The next speaker in our English Language and Linguistics research seminar series is Professor Robyn Carston from University College London
The talk’s title is Polysemy, Pragmatics and Word Meaning. There’s an abstract below.
Time: 12noon to 1pm, Wednesday 19 February 2025
Place: Sandyford 417, City Campus, Northumbria University
Also online: email Billy Clark to join online: billy.clark@northumbria.ac.uk
Directions and campus map: https://www.northumbria.ac.uk/about-us/our-campuses/newcastle-city-campus
Abstract:
Polysemy occurs when a single linguistic expression has multiple related senses (e.g. ‘run’ in ‘run a mile’ vs ‘run a company’) and is to be distinguished from homonymy, where two expressions are identical phonologically but have unrelated meanings (e.g. ‘coach’ meaning instructor and ‘coach’ meaning large bus).
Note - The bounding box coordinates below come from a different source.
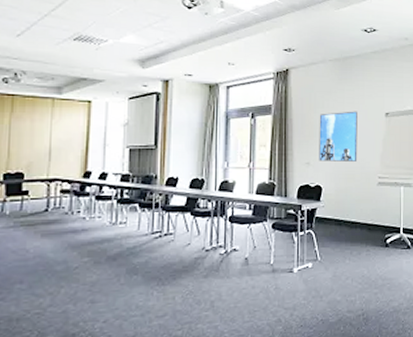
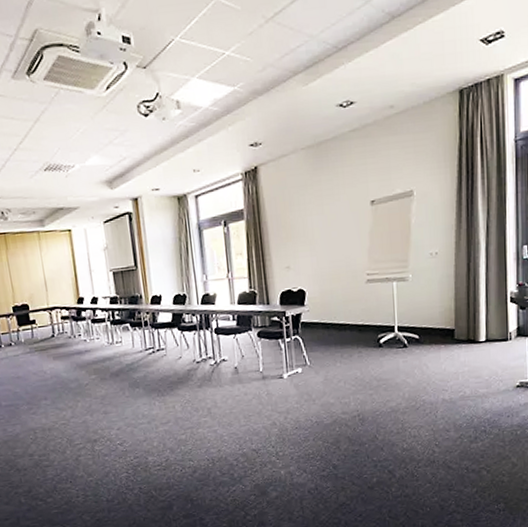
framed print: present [319,111,358,161] -> none [295,203,342,264]

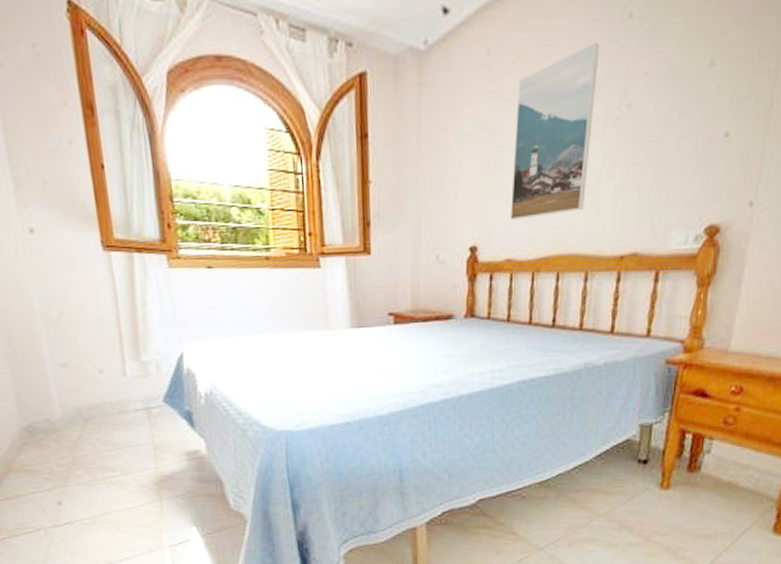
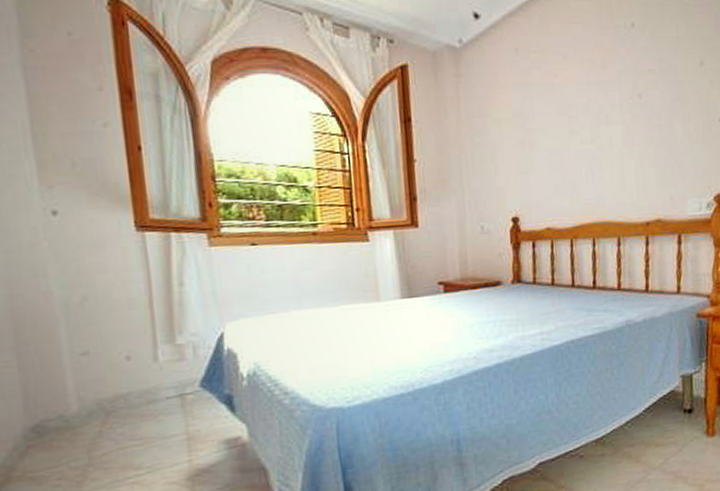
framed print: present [510,42,600,220] -> none [544,44,611,193]

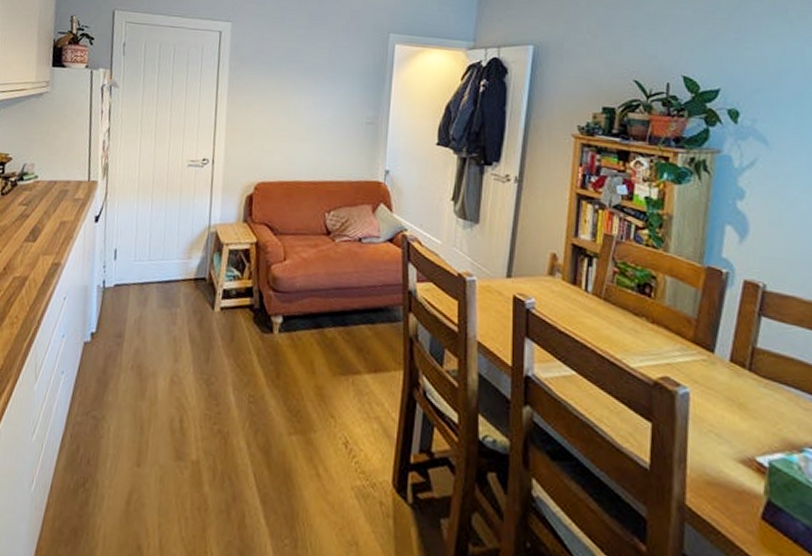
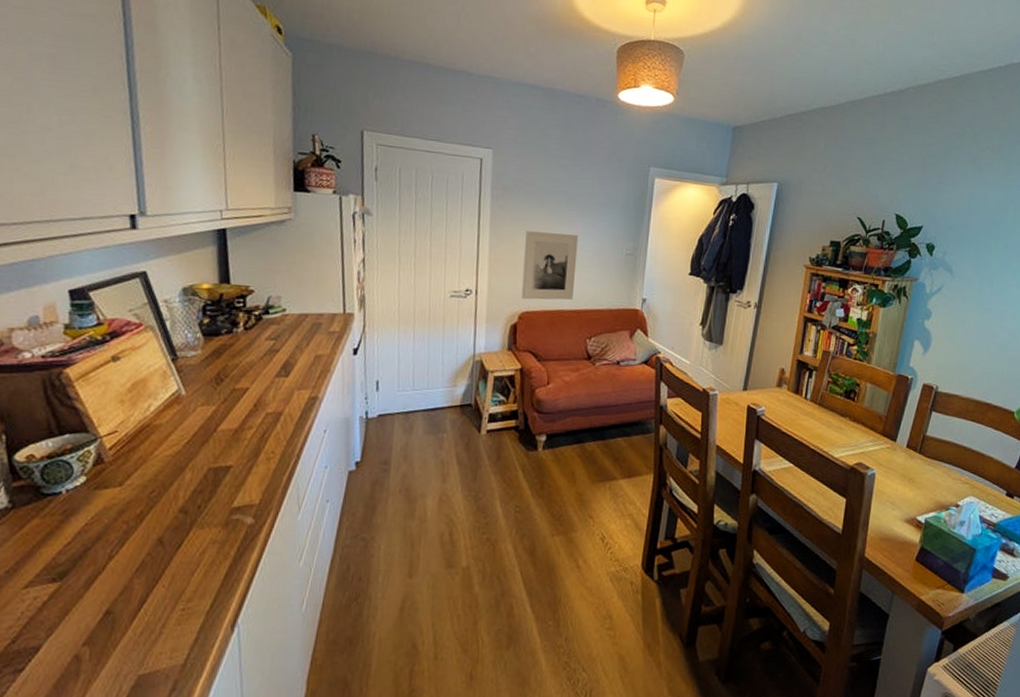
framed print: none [257,100,316,171] -> present [521,231,579,301]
Psycholinguistic experiments show that the two phenomena have quite different processing profiles. My main claim is that the origin of polysemy (but not homonymy) is pragmatic, a consequence of the prevalence of highly context-sensitive modulations of word meanings in communication. Many of these modulations are one-off or transient occurrences, but some recur and may become established meanings of a word, hence stored in the mental lexicon as members of a family (or network) of related meanings.